Thus, in this study, we utilized such anti-correlated miRNA–mRNA pairs identified in a recent study, [2] to cross-check with publicly available databases—namely dbMTS (database of miRNA target site SNVs) [3] and dbNSFP (database for nonsynonymous SNPs’ functional predictions) [4]—for functionally annotated SNVs. This process validated existing cancer related SNVs and identified and prioritized potential SNVs for future functional and experimental validation. Specifically, our study has identified 23 genes (24 SNVs) from dbMTS and 33 genes (65 SNVs) from dbNSFP that passed our filtering criteria. Cancer association annotation has been conducted on these genes, and our preliminary results reported that several of the identified genes are associated with tumorigenesis.

2. Materials and Methods

Anti-correlated expressions of 15 cancer types’ miRNA–mRNA pairs from a previous study [2] were extracted from TCGA (http://cancergenome.nih.gov), and a total of 65,535 miRNA–mRNA pairs were taken as candidates to be used in subsequent analyses. Because miRNA can repress the expression of its targets, we hypothesize that these anti-correlated miRNA–mRNA pairs are likely to be dysregulated in the observed cancer types, which highlight their potential functional importance.

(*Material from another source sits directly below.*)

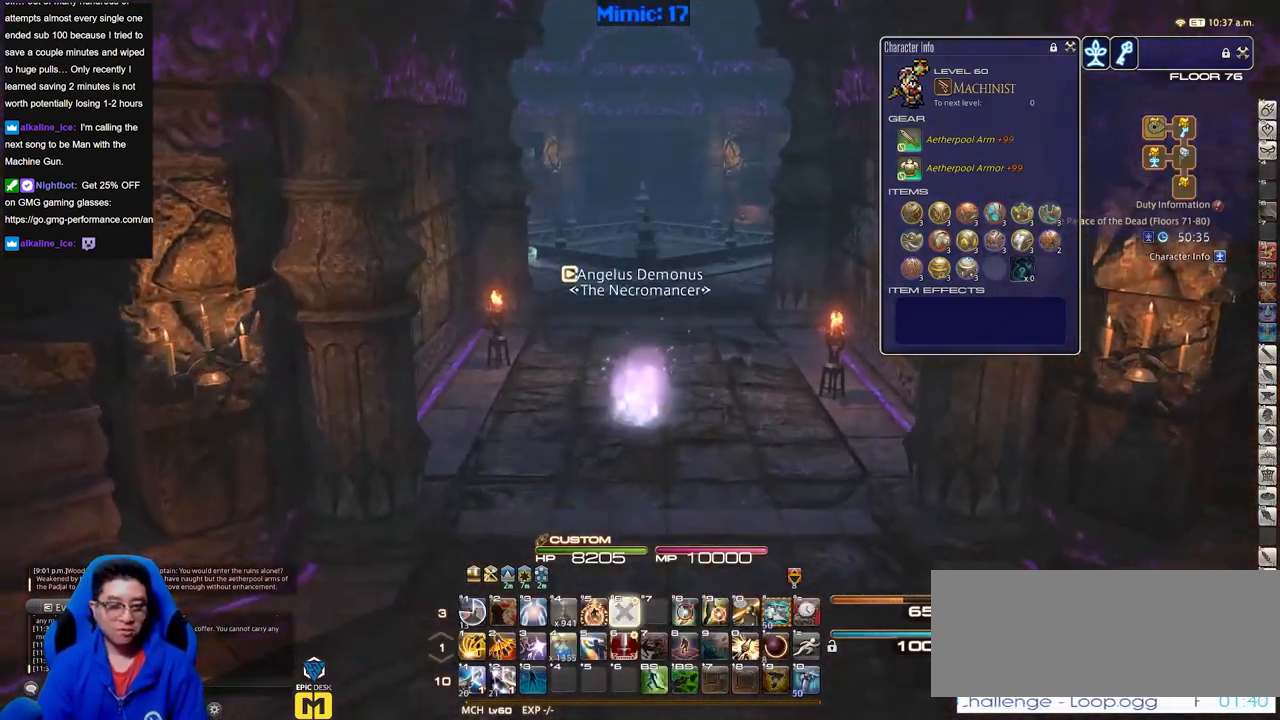
{"keys": ["lbracket", "w"], "events": [[450, "lbracket", "down"]]}
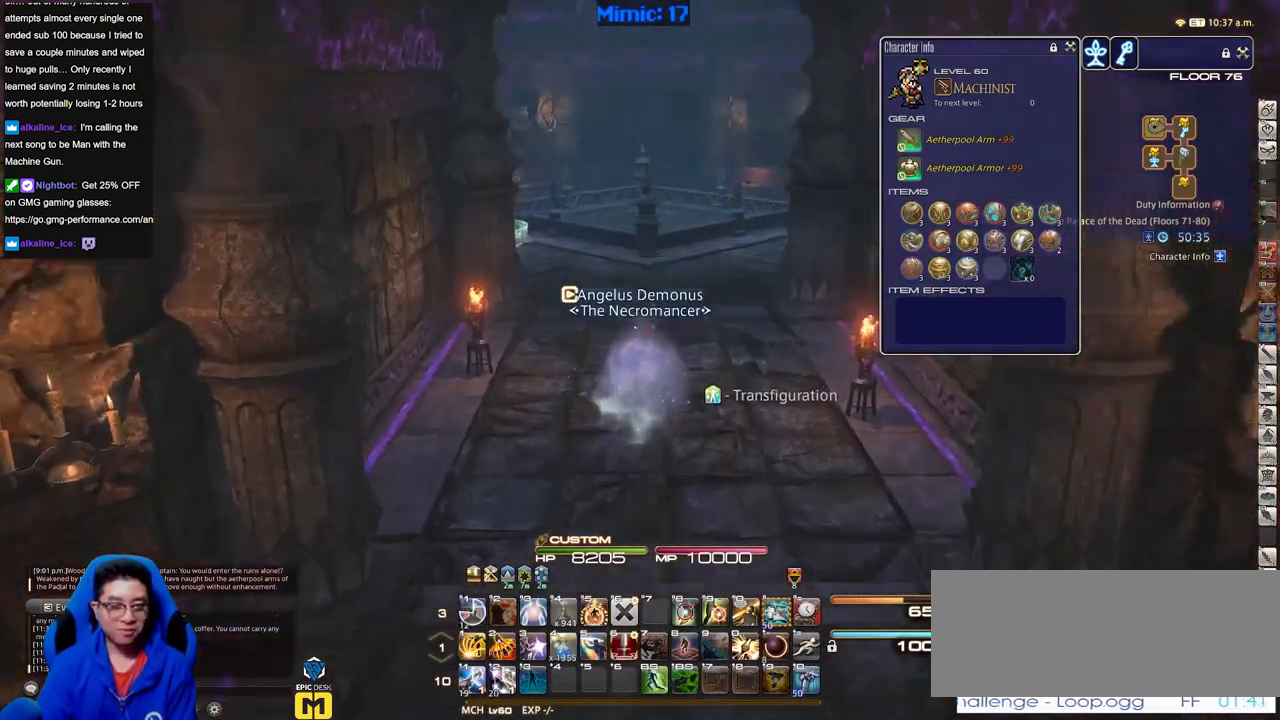
{"keys": ["d", "q", "w"], "events": [[50, "lbracket", "up"], [150, "p", "down"], [384, "q", "down"], [467, "d", "down"], [467, "p", "up"]]}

2.1. Retrieval and Screening of miRNA Target Site SNVs Using dbMTS

The dbMTS (database of MTS SNVs) is a database containing only single nucleotide variants (SNVs) that could potentially affect the binding of miRNAs. The dbMTS uses computer simulations with multiple popular miRNA target prediction tools to predict the effect of any potential SNV on miRNA. It includes more than 200 annotations for each of its SNVs, to help users assess their functional importance. One piece of important information in dbMTS that we considered was the name of the miRNA–mRNA pair that was disrupted or created by introducing the SNV.
Using our candidate miRNA–mRNA pairs and information of SNVs from dbMTS, we identified all the candidate SNVs in the 3′UTR that could help us select our candidate miRNA–mRNA pairs. A customized Python script was written to retrieve SNVs that could affect binding between the candidate miRNA–mRNA pairs in dbMTS. A brief summary of our method of identifying 3′ UTR SNVs is shown in Figure 1. Specifically, gene symbols in our candidate list were first standardized and converted to Ensembl transcript IDs using Ensembl Biomart (Ensembl Genes 100), as dbMTS includes transcript level predictions. Second, the suffixes ‘-3p’ and ‘-5p’ in dbMTS were ignored and removed, since the miRNAs in our candidate pairs are precursor miRNAs instead of mature miRNAs. Third, using GWAS Catalog [5], GRASP [6], and ClinVar [7], we annotated known cancer-related SNVs using dbMTS. We found 376 variants having at least one annotated cancer-related phenotype. Because a transcript’s 3′ UTR can overlap with coding regions of other transcripts, we then used VEP/Ensembl [8] annotation to remove those SNVs that could potentially reside in coding regions. The VEP/Ensembl annotations for each SNV were retrieved from dbMTS. This process resulted in 24 variants that were exclusively located in the 3′ UTRs of all possible transcripts. Additionally, to investigate if any SNVs identified from dbMTS (a germline SNV database) have been reported as somatic, we checked our identified SNVs that could potentially affect miRNA binding in SomamiR DB 2 [9]. SomamiR DB is a database exclusively designed to study somatic mutations altering miRNA–mRNA interactions. We retrieved somatic SNVs that were located in experimentally identified MTS using CLASH (Cross-linking, ligation, and sequencing of hybrids) or CLIP-seq (Cross-linking immunoprecipitation sequencing) methods.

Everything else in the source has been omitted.